Something like this:
public void recursiveMethod(List<Integer> list) {
if(base)
return;
recursiveCall(list);
// following will just create a tail list but will not actually modify the list
recursiveCall(list.subList(1, list.size());
}
This is a simple question but if I do
List<Object> list = getObjectsFromDatabase();
This would not be the correct way to handle this?
But this would?
List<Object> firstList = getObjectsFromDatabase();
List<Object> list = new ArrayList<Object>(firstList);
Or if I had a class
public class ReportDisplayModel<T> {
public ReportDisplayModel(List<T> data) {
this.data = data;
}
public List<T> data;
}
And I wanted to set the data in this model I would use the constructor?
ReportDisplayModel<Object> model = new ReportDisplayModel<Object>(getData());
Instead of
ReportDisplayModel<Object> model = new ReportDisplayModel<Object>();
model.data = getData();
Just need a clarification. Thanks.
It depends entirely on what getData() returns.
usually it is made to return Collections.unmodifiableList(result) so that clients can't modify the result.
if this result is not used anywhere else, and modifications to it doesn't mess with anything, it is fine to use the result as-is
It is rarely needed to use the copy constructor - use it when you are sure that modifying the data will impact some other component.
Regarding
List<Object> list = getObjectsFromDatabase();
vs
List<Object> firstList = getObjectsFromDatabase();
List<Object> list = new ArrayList<Object>(firstList);
either approach is fine. Depends on if you want list to refer to the list returned by getObjectsFromDatabase() or if you want it to refer to a copy of it.
If simply want to, say, print the database objects, the first approach is fine.
If you want to, say, filter out half of the database objects (i.e., remove objects from the list), and you can't say for sure that getObjectsFromDatabase() returns a mutable list, then you'll have to go with the second approach.
Regarding
ReportDisplayModel<Object> model = new ReportDisplayModel<Object>(getData());
vs
ReportDisplayModel<Object> model = new ReportDisplayModel<Object>();
model.data = getData();
I'd prefer the first method.
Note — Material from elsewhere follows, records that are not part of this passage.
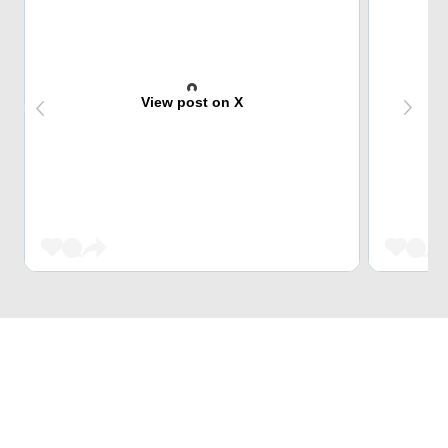
View post on X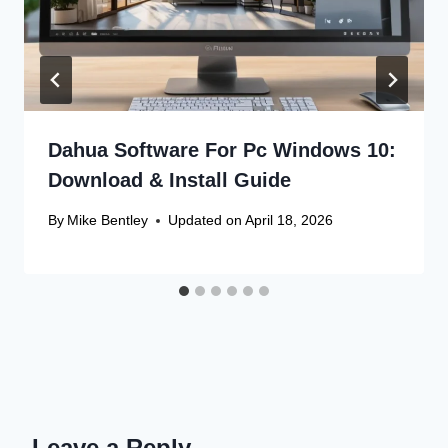
Dahua Software For Pc Windows 10:
Download & Install Guide
By
Mike Bentley
Updated on
April 18, 2026
Leave a Reply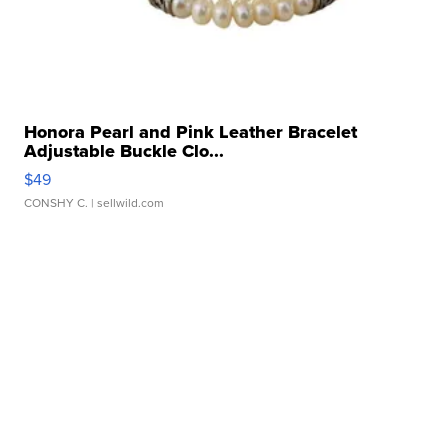
Honora Pearl and Pink Leather Bracelet
Adjustable Buckle Clo...
$49
CONSHY C.
| sellwild.com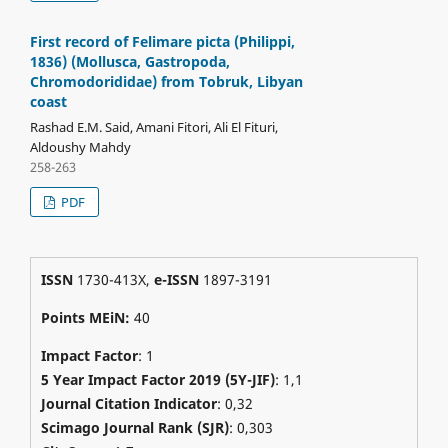
First record of Felimare picta (Philippi,
1836) (Mollusca, Gastropoda,
Chromodorididae) from Tobruk, Libyan
coast
Rashad E.M. Said, Amani Fitori, Ali El Fituri,
Aldoushy Mahdy
258-263
PDF
ISSN
1730-413X,
e-ISSN
1897-3191
Points MEiN:
40
Impact Factor
: 1
5 Year Impact Factor 2019 (5Y-JIF)
: 1,1
Journal Citation Indicator
: 0,32
Scimago Journal Rank (SJR)
:
0,303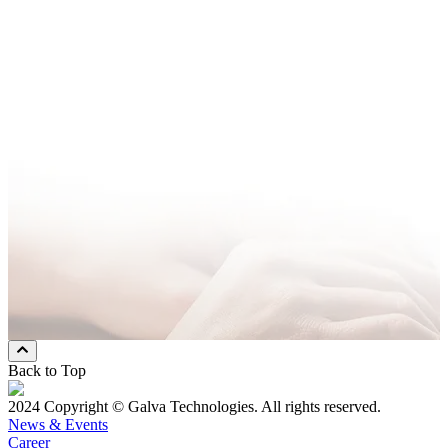
Company Name
*
Email Address
*
Phone Number
*
Message
* Mandatory Field
Preferred Contact Method
Email
Mobile Phone
Both
Back to Top
2024 Copyright © Galva Technologies. All rights reserved.
News & Events
Career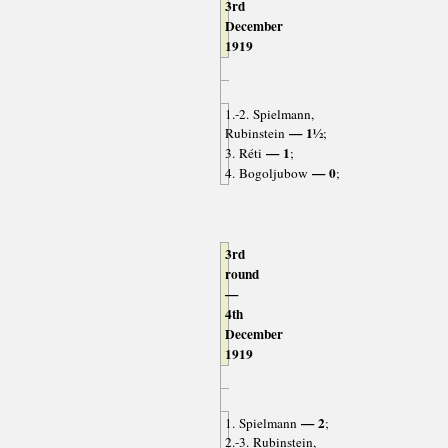
3rd
December
1919
1.-2. Spielmann,
— 1½
Rubinstein
;
— 1
3. Réti
;
— 0
4. Bogoljubow
;
3rd
round
—
4th
December
1919
— 2
1. Spielmann
;
2.-3. Rubinstein,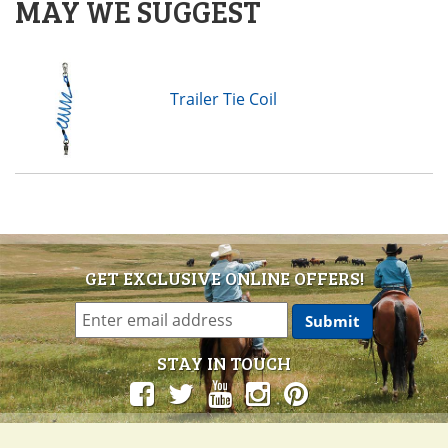
MAY WE SUGGEST
Trailer Tie Coil
GET EXCLUSIVE ONLINE OFFERS!
STAY IN TOUCH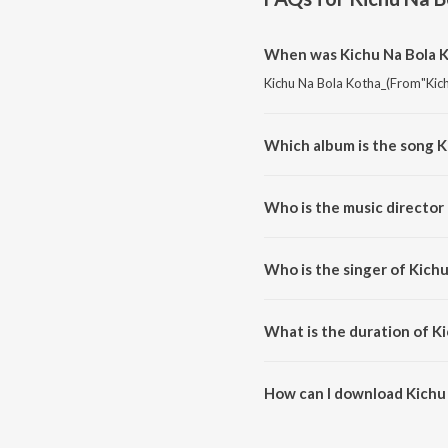
When was Kichu Na Bola K
Kichu Na Bola Kotha_(From"Kichu
Which album is the song K
Kichu Na Bola Kotha_(From"Kich
Who is the music director
Kichu Na Bola Kotha_(From"Kich
Who is the singer of Kich
Kichu Na Bola Kotha_(From"Kich
What is the duration of K
The duration of the song Kichu
How can I download Kichu
You can download Kichu Na Bol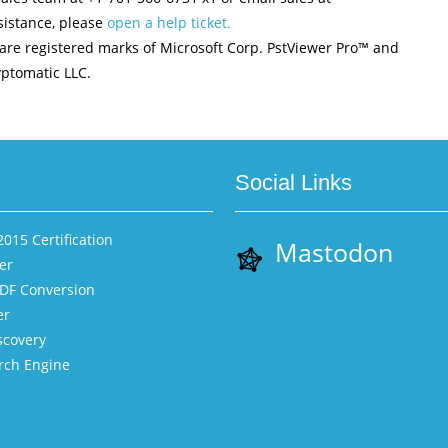
istance, please
open a help ticket.
are registered marks of Microsoft Corp. PstViewer Pro™ and
ptomatic LLC.
Social Links
015 Certification
Mastodon
er
PDF Conversion
er
scovery
rch Engine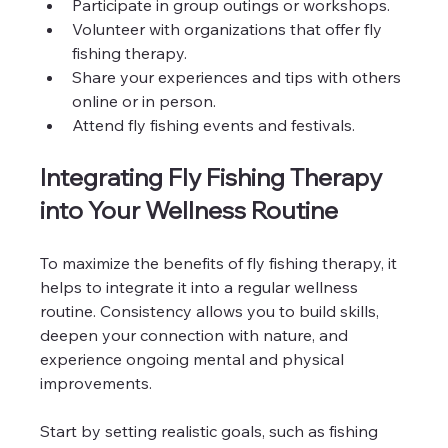
Participate in group outings or workshops.
Volunteer with organizations that offer fly 
fishing therapy.
Share your experiences and tips with others 
online or in person.
Attend fly fishing events and festivals.
Integrating Fly Fishing Therapy 
into Your Wellness Routine
To maximize the benefits of fly fishing therapy, it 
helps to integrate it into a regular wellness 
routine. Consistency allows you to build skills, 
deepen your connection with nature, and 
experience ongoing mental and physical 
improvements.
Start by setting realistic goals, such as fishing 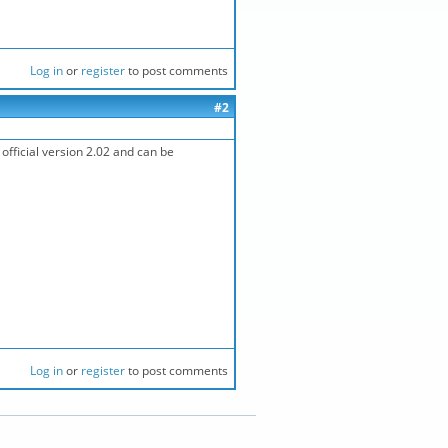
Log in
or
register
to post comments
#2
official version 2.02 and can be
Log in
or
register
to post comments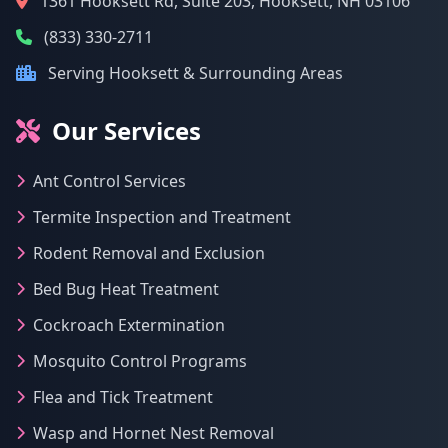
1361 Hooksett Rd, Suite 203, Hooksett, NH 03106
(833) 330-2711
Serving Hooksett & Surrounding Areas
Our Services
Ant Control Services
Termite Inspection and Treatment
Rodent Removal and Exclusion
Bed Bug Heat Treatment
Cockroach Extermination
Mosquito Control Programs
Flea and Tick Treatment
Wasp and Hornet Nest Removal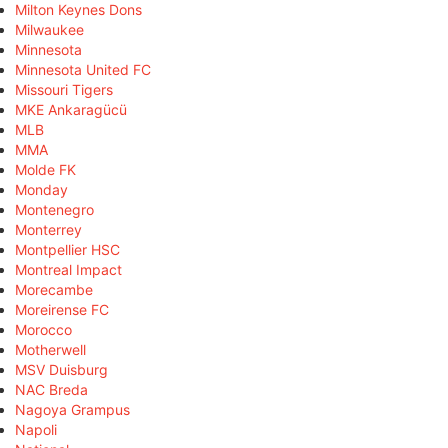
Milton Keynes Dons
Milwaukee
Minnesota
Minnesota United FC
Missouri Tigers
MKE Ankaragücü
MLB
MMA
Molde FK
Monday
Montenegro
Monterrey
Montpellier HSC
Montreal Impact
Morecambe
Moreirense FC
Morocco
Motherwell
MSV Duisburg
NAC Breda
Nagoya Grampus
Napoli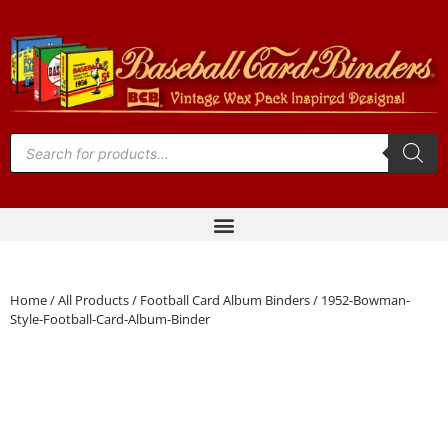
Home
/
All Products
/
Football Card Album Binders
/ 1952-Bowman-
Style-Football-Card-Album-Binder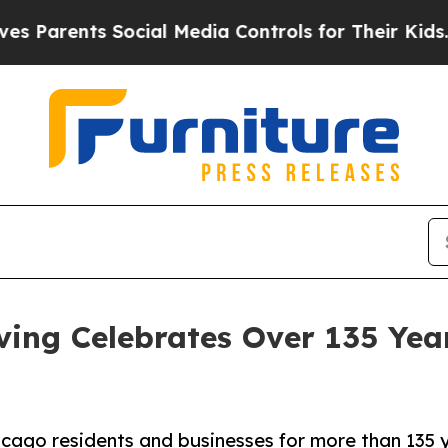
nts Social Media Controls for Their Kids. Should
ing Celebrates Over 135 Year
icago residents and businesses for more than 135 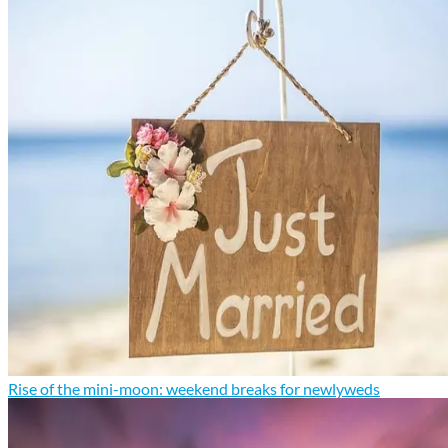
Rise of the mini-moon: weekend breaks for newlyweds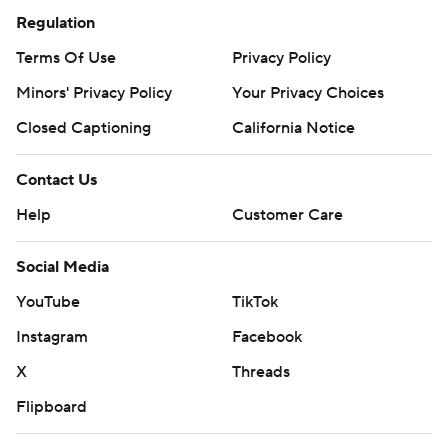
Regulation
Terms Of Use
Privacy Policy
Minors' Privacy Policy
Your Privacy Choices
Closed Captioning
California Notice
Contact Us
Help
Customer Care
Social Media
YouTube
TikTok
Instagram
Facebook
X
Threads
Flipboard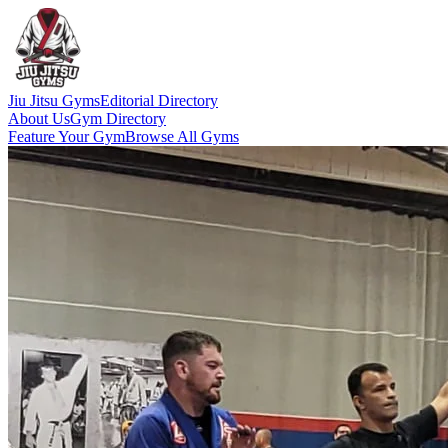
Jiu Jitsu Gyms
Editorial Directory
About Us
Gym Directory
Feature Your Gym
Browse All Gyms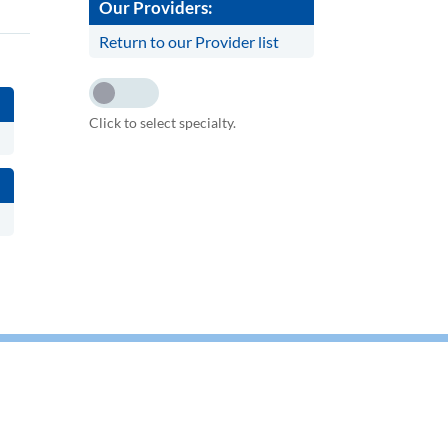
Our Providers:
Return to our Provider list
Click to select specialty.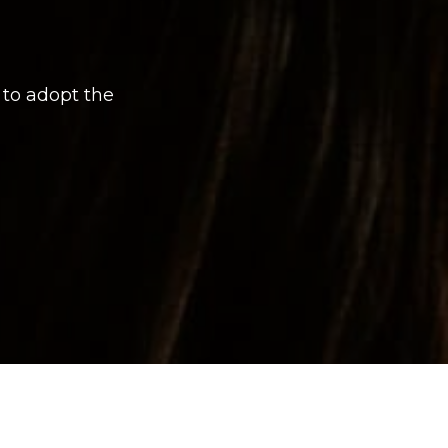
 to adopt the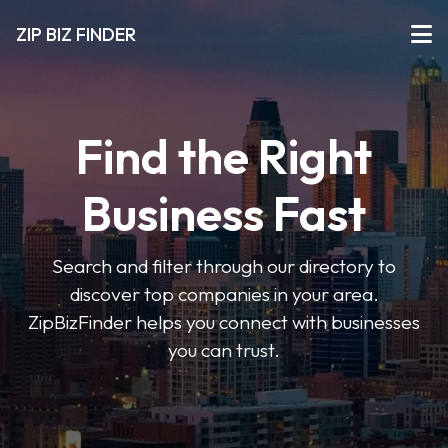
ZIP BIZ FINDER
Find the Right
Business Fast
Search and filter through our directory to
discover top companies in your area.
ZipBizFinder helps you connect with businesses
you can trust.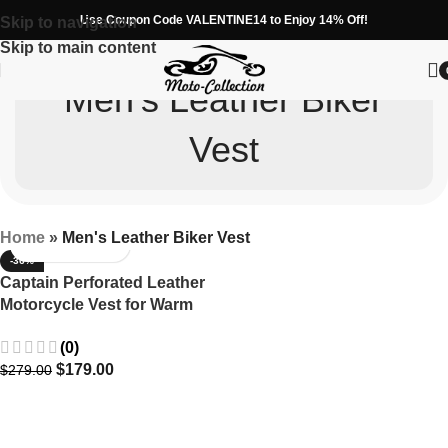
Use Coupon Code VALENTINE14 to Enjoy 14% Off!
Skip to navigation
Skip to main content
Men's Leather Biker
Vest
Home
»
Men's Leather Biker Vest
-36%
Captain Perforated Leather
Motorcycle Vest for Warm
Weather
(0)
$
179.00
$
279.00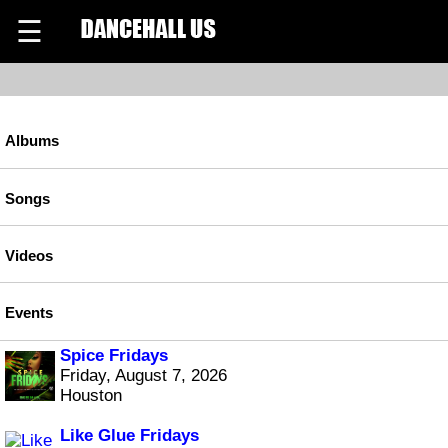
☰
Albums
Songs
Videos
Events
Spice Fridays
Friday, August 7, 2026
Houston
Like Glue Fridays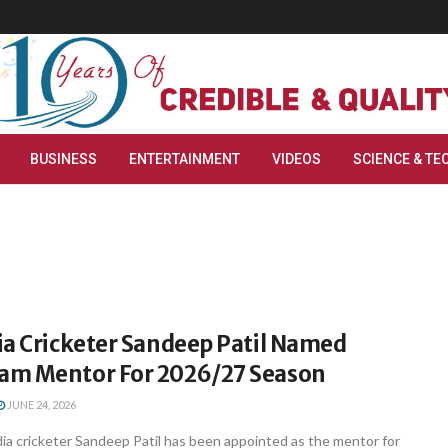
BUSINESS
ENTERTAINMENT
VIDEOS
SCIENCE & TE
ia Cricketer Sandeep Patil Named
m Mentor For 2026/27 Season
JUNE 24, 2026
ia cricketer Sandeep Patil has been appointed as the mentor for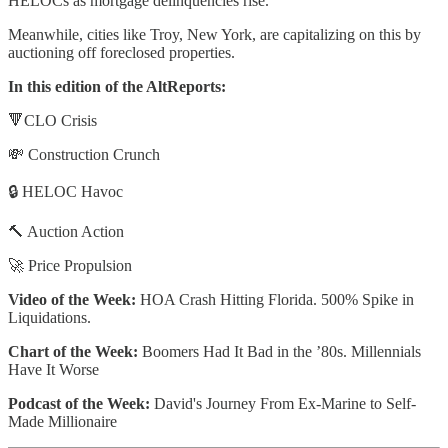
HELOCs as mortgage delinquencies rise.
Meanwhile, cities like Troy, New York, are capitalizing on this by
auctioning off foreclosed properties.
In this edition of the AltReports:
🔻CLO Crisis
💸 Construction Crunch
🔒 HELOC Havoc
🔨 Auction Action
🚀 Price Propulsion
Video of the Week:
HOA Crash Hitting Florida. 500% Spike in
Liquidations.
Chart of the Week:
Boomers Had It Bad in the ’80s. Millennials
Have It Worse
Podcast of the Week:
David's Journey From Ex-Marine to Self-
Made Millionaire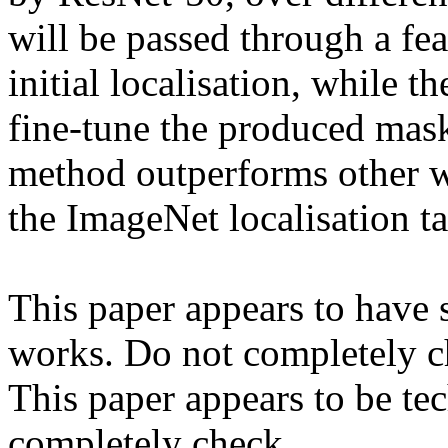
will be passed through a feat
initial localisation, while 
fine-tune the produced mask
method outperforms other we
the ImageNet localisation tas
This paper appears to have s
works. Do not completely ch
This paper appears to be tec
completely check.
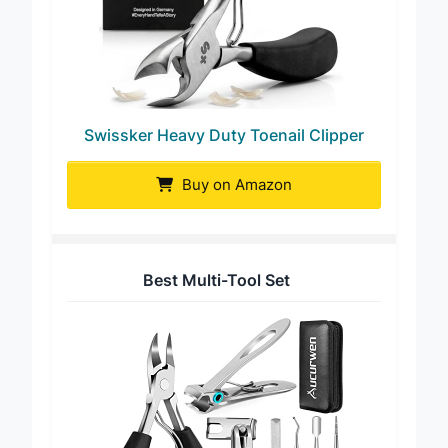
Swissker Heavy Duty Toenail Clipper
Buy on Amazon
Best Multi-Tool Set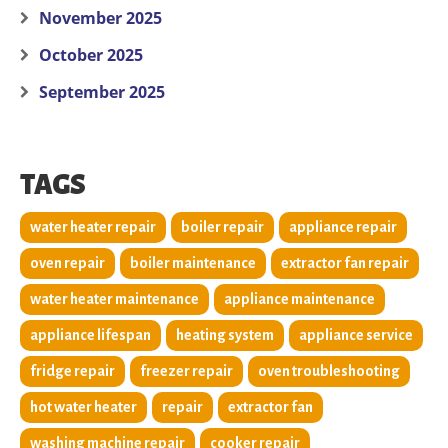
November 2025
October 2025
September 2025
TAGS
water heater repair
boiler repair
appliance repair
oven repair
boiler maintenance
extractor fan repair
water heater maintenance
appliance maintenance
appliance lifespan
heating system
appliance service
fridge repair
freezer repair
oven troubleshooting
hot water heater
repair
extractor fan
washing machine repair
cooker repair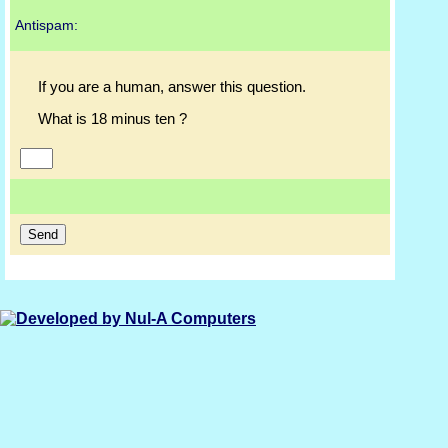
Antispam:
If you are a human, answer this question.
What is 18 minus ten ?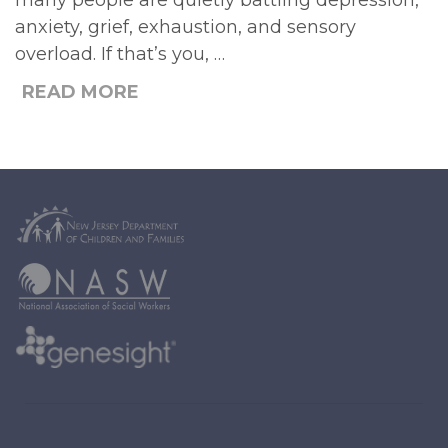
many people are quietly battling depression,
anxiety, grief, exhaustion, and sensory
overload. If that’s you, …
READ MORE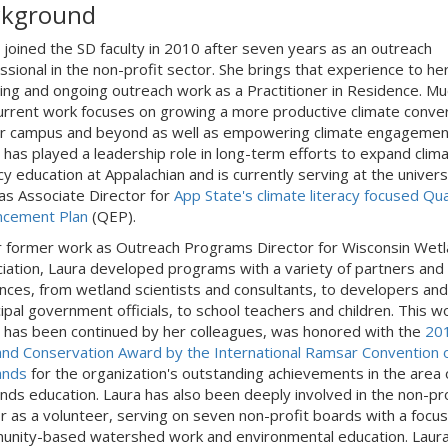
ckground
 joined the SD faculty in 2010 after seven years as an outreach
ssional in the non-profit sector. She brings that experience to he
ing and ongoing outreach work as a Practitioner in Residence. Mu
urrent work focuses on growing a more productive climate conve
r campus and beyond as well as empowering climate engagemen
 has played a leadership role in long-term efforts to expand clim
acy education at Appalachian and is currently serving at the univers
 as Associate Director for
App State's climate literacy focused Qua
ncement Plan
(QEP).
r former work as Outreach Programs Director for Wisconsin Wet
iation, Laura developed programs with a variety of partners and
nces, from wetland scientists and consultants, to developers and
ipal government officials, to school teachers and children. This w
 has been continued by her colleagues, was honored with the
20
nd Conservation Award by the International Ramsar Convention 
ands
for the organization's outstanding achievements in the area 
nds education. Laura has also been deeply involved in the non-pro
r as a volunteer, serving on seven non-profit boards with a focus
nity-based watershed work and environmental education. Laura 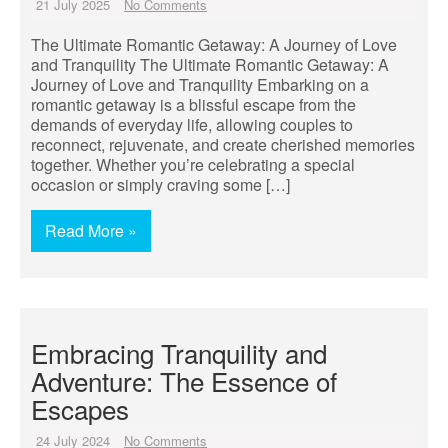
21 July 2025
No Comments
The Ultimate Romantic Getaway: A Journey of Love
and Tranquility The Ultimate Romantic Getaway: A
Journey of Love and Tranquility Embarking on a
romantic getaway is a blissful escape from the
demands of everyday life, allowing couples to
reconnect, rejuvenate, and create cherished memories
together. Whether you’re celebrating a special
occasion or simply craving some […]
Read More »
Embracing Tranquility and
Adventure: The Essence of
Escapes
24 July 2024
No Comments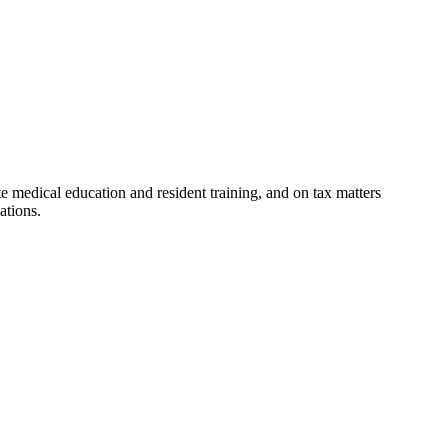
e medical education and resident training, and on tax matters
ations.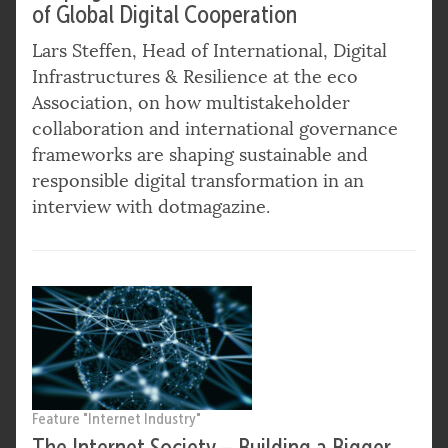
of Global Digital Cooperation
Lars Steffen, Head of International, Digital
Infrastructures & Resilience at the eco
Association, on how multistakeholder
collaboration and international governance
frameworks are shaping sustainable and
responsible digital transformation in an
interview with dotmagazine.
Feature "Internet Industry"
The Internet Society – Building a Bigger,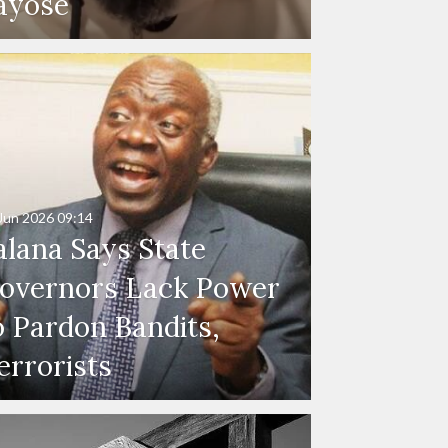
ayose
Jun 2026
09:14
alana Says State
overnors Lack Power
o Pardon Bandits,
errorists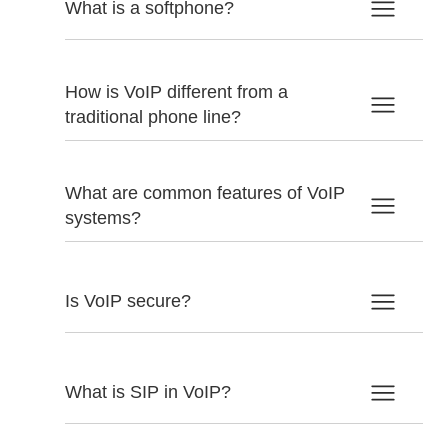
What is a softphone?
How is VoIP different from a
traditional phone line?
What are common features of VoIP
systems?
Is VoIP secure?
What is SIP in VoIP?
Simply because I wouldn't want to worry about null pointer exceptions etc if I accidentally do something like
ReportDisplayModel<Object> model = new ReportDisplayModel<Object>();
model.printData();
model.data = getData();
I don't quite get your question, but I'll give it a try.
The main difference is that using the copy constructor creates a new independent copy of the list, i.e.
List<Object> firstList = getObjectsFromDatabase(); // firstList is the list returned by the database
List<Object> list = new ArrayList<Object>(firstList); //list is an independent copy of firstList
Now if you change firstList the list returned by getObjectsFromDatabase() would be changed as well (or would throw an exception if changes are not supported). On the other hand list could freely be changed without the original list being affected.
Avoid using the equal sign, because it breaks encapsulation (bad practice). Go for the copy constructor (best practice).